[[ DATA LISTING, beginning ]]
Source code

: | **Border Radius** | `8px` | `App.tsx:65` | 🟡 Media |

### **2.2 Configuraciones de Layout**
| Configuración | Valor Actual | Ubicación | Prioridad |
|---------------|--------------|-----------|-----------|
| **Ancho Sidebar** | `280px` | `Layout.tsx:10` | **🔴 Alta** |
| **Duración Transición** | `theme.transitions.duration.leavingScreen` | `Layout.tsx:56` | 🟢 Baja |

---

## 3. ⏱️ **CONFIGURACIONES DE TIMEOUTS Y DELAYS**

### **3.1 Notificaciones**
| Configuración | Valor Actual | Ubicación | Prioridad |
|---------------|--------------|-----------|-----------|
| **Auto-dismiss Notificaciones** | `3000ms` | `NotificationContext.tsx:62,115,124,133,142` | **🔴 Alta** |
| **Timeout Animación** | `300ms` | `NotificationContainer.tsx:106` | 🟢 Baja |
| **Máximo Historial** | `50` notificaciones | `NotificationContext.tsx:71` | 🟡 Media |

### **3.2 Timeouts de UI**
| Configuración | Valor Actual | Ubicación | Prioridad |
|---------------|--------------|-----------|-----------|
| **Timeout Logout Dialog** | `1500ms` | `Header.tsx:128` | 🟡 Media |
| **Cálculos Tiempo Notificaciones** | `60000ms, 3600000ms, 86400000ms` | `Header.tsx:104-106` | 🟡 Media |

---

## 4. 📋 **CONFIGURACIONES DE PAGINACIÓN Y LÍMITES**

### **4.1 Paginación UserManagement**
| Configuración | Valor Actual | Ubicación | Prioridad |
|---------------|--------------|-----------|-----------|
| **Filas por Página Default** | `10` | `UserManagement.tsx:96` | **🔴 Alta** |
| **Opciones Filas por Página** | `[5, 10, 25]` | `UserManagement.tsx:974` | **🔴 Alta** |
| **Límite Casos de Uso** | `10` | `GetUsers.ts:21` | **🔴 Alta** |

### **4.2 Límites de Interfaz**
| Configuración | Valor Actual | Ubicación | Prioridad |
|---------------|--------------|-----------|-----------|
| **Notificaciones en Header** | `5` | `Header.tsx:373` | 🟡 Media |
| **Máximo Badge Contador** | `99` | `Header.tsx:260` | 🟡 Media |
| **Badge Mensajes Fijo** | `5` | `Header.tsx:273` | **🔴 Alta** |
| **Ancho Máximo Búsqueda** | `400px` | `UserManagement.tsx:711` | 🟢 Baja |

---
[[ DATA LISTING, end ]]
• [TASK GOAL]
Transcribe the entries above in full, line by line, without altering any character.

• [WORKED SOLUTION]
Source code

: | **Border Radius** | `8px` | `App.tsx:65` | 🟡 Media |

### **2.2 Configuraciones de Layout**
| Configuración | Valor Actual | Ubicación | Prioridad |
|---------------|--------------|-----------|-----------|
| **Ancho Sidebar** | `280px` | `Layout.tsx:10` | **🔴 Alta** |
| **Duración Transición** | `theme.transitions.duration.leavingScreen` | `Layout.tsx:56` | 🟢 Baja |

---

## 3. ⏱️ **CONFIGURACIONES DE TIMEOUTS Y DELAYS**

### **3.1 Notificaciones**
| Configuración | Valor Actual | Ubicación | Prioridad |
|---------------|--------------|-----------|-----------|
| **Auto-dismiss Notificaciones** | `3000ms` | `NotificationContext.tsx:62,115,124,133,142` | **🔴 Alta** |
| **Timeout Animación** | `300ms` | `NotificationContainer.tsx:106` | 🟢 Baja |
| **Máximo Historial** | `50` notificaciones | `NotificationContext.tsx:71` | 🟡 Media |

### **3.2 Timeouts de UI**
| Configuración | Valor Actual | Ubicación | Prioridad |
|---------------|--------------|-----------|-----------|
| **Timeout Logout Dialog** | `1500ms` | `Header.tsx:128` | 🟡 Media |
| **Cálculos Tiempo Notificaciones** | `60000ms, 3600000ms, 86400000ms` | `Header.tsx:104-106` | 🟡 Media |

---

## 4. 📋 **CONFIGURACIONES DE PAGINACIÓN Y LÍMITES**

### **4.1 Paginación UserManagement**
| Configuración | Valor Actual | Ubicación | Prioridad |
|---------------|--------------|-----------|-----------|
| **Filas por Página Default** | `10` | `UserManagement.tsx:96` | **🔴 Alta** |
| **Opciones Filas por Página** | `[5, 10, 25]` | `UserManagement.tsx:974` | **🔴 Alta** |
| **Límite Casos de Uso** | `10` | `GetUsers.ts:21` | **🔴 Alta** |

### **4.2 Límites de Interfaz**
| Configuración | Valor Actual | Ubicación | Prioridad |
|---------------|--------------|-----------|-----------|
| **Notificaciones en Header** | `5` | `Header.tsx:373` | 🟡 Media |
| **Máximo Badge Contador** | `99` | `Header.tsx:260` | 🟡 Media |
| **Badge Mensajes Fijo** | `5` | `Header.tsx:273` | **🔴 Alta** |
| **Ancho Máximo Búsqueda** | `400px` | `UserManagement.tsx:711` | 🟢 Baja |

---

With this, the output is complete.